2017-10-06 Thread Dmitry Tantsur

Hi all!

Here are my notes from the ironic (and a bit of nova) room in Denver.
The same content in a nicely rendered form is on my blog:
http://dtantsur.github.io/posts/ironic-ptg-denver-2017-1.html
http://dtantsur.github.io/posts/ironic-ptg-denver-2017-2.html

Here goes the raw rst-formatted version. Feel free to comment and ask questions 
here or there.


Status of Pike priorities
-

In the Pike cycle, we had 22 priority items. Quite a few planned priorities
did land completely, despite the well-known staffing problems.

Finished


Booting from cinder volumes
^^^

This includes the iRMC implementation, but excludes the iLO one. There is
also a nova patch for updating IP addresses for volume connectors on review:
https://review.openstack.org/#/c/468353/.

Next, we need to update cinder to support FCoE - then we'll be able to
support it in the generic PXE boot interface. Finally, there is some interest
in implementing out-of-band BFV for UCS drivers too.

Rolling (online) upgrades between releases
^^

We've found a bug that was backported to stable/pike soon after the release
and now awaits a point release. We also need developer documentation and
some post-Pike clean ups.

We also discussed fast-forward upgrades. We may need an explicit migration
for VIFs from port.extra to port.internal_info, **rloo** will track this.
Overall, we need to always make our migrations explicit and runnable without
the services running.

The driver composition reform
^

Finished, with hardware types created for all supported hardware, and the
classic drivers pending deprecation in Queens.

`Removing the classic drivers`_ is planned for Rocky.

Standalone jobs (jobs without nova)
^^^

These are present and voting, but we're not using their potential. The
discussion is summarized below in `Future development of our CI`_.

Feature parity between two CLI implementations
^^

The ``openstack baremetal`` CLI is now complete and preferred, with the
deprecation of the ``ironic`` CLI expected in Queens.

We would like OSC to have less dependencies though.
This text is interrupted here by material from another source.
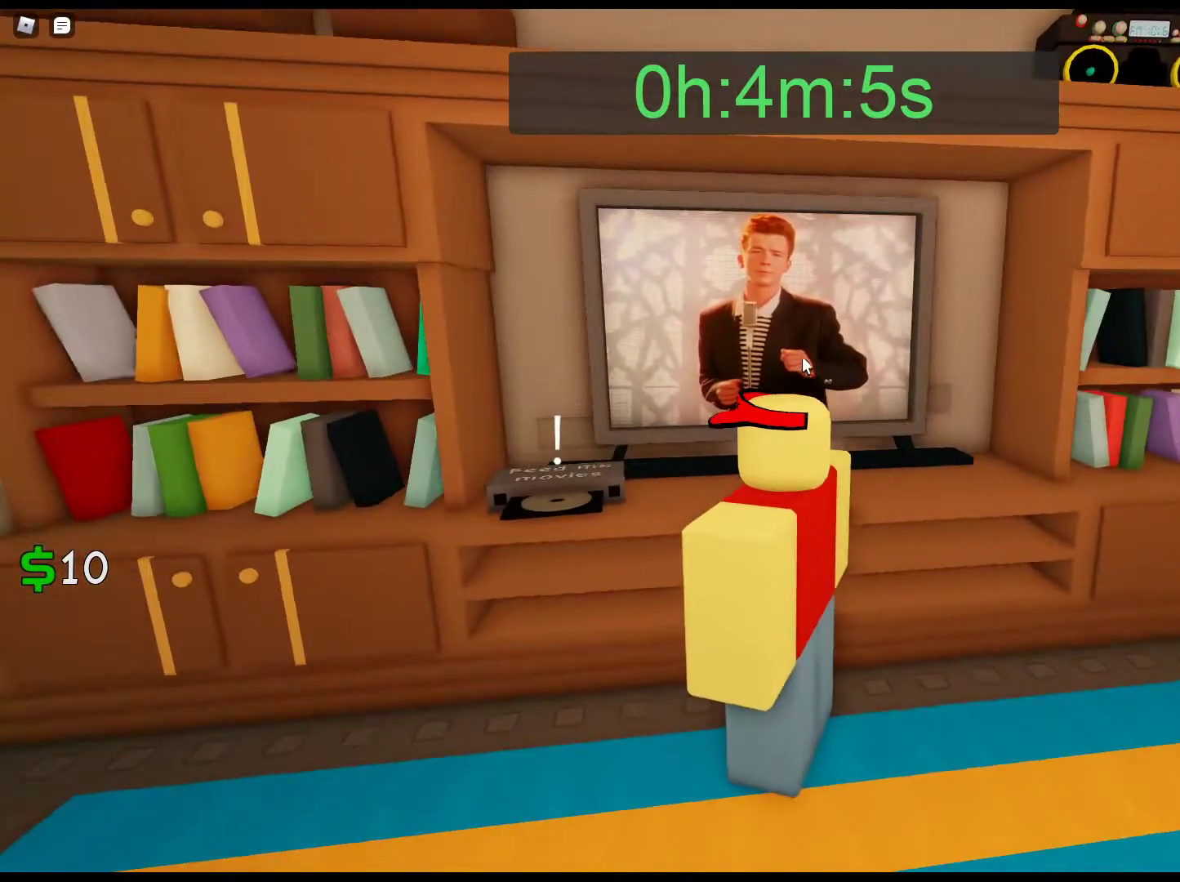
{"keys": [], "mouse": [], "events": [[50, "mouse_right", "up"]]}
There were talks about
having a standalone ``openstack`` command without dependencies on other
clients, only on ``keystoneauth1``. **rloo** will follow up here.

**TheJulia** will check if there are any implications from the
interoperability team point of view.

Redfish hardware type
^

The ``redfish`` hardware type now provides all the basic stuff we need, i.e.
power and boot device management. There is an ongoing effort to implement
inspection. It is unclear whether more features can be implemented in a
vendor-agnostic fashion; **rpioso** is looking into Dell, while **crushil**
is looking into Lenovo.

Other
^

Also finished are:

* Post-deploy VIF attach/detach.

* Physical network awareness.

Not finished


OSC default API version
^^^

We now issue a warning of no explicit version is provided to the CLI.
The next step will be to change the version to latest, but our current
definition of latest does not fit this goal really well. We use the latest
version known to the client, which will prevent it from working out-of-box
with older clouds. Instead, we need to finally implement API version
negotiation in ironicclient, and negotiate the latest version.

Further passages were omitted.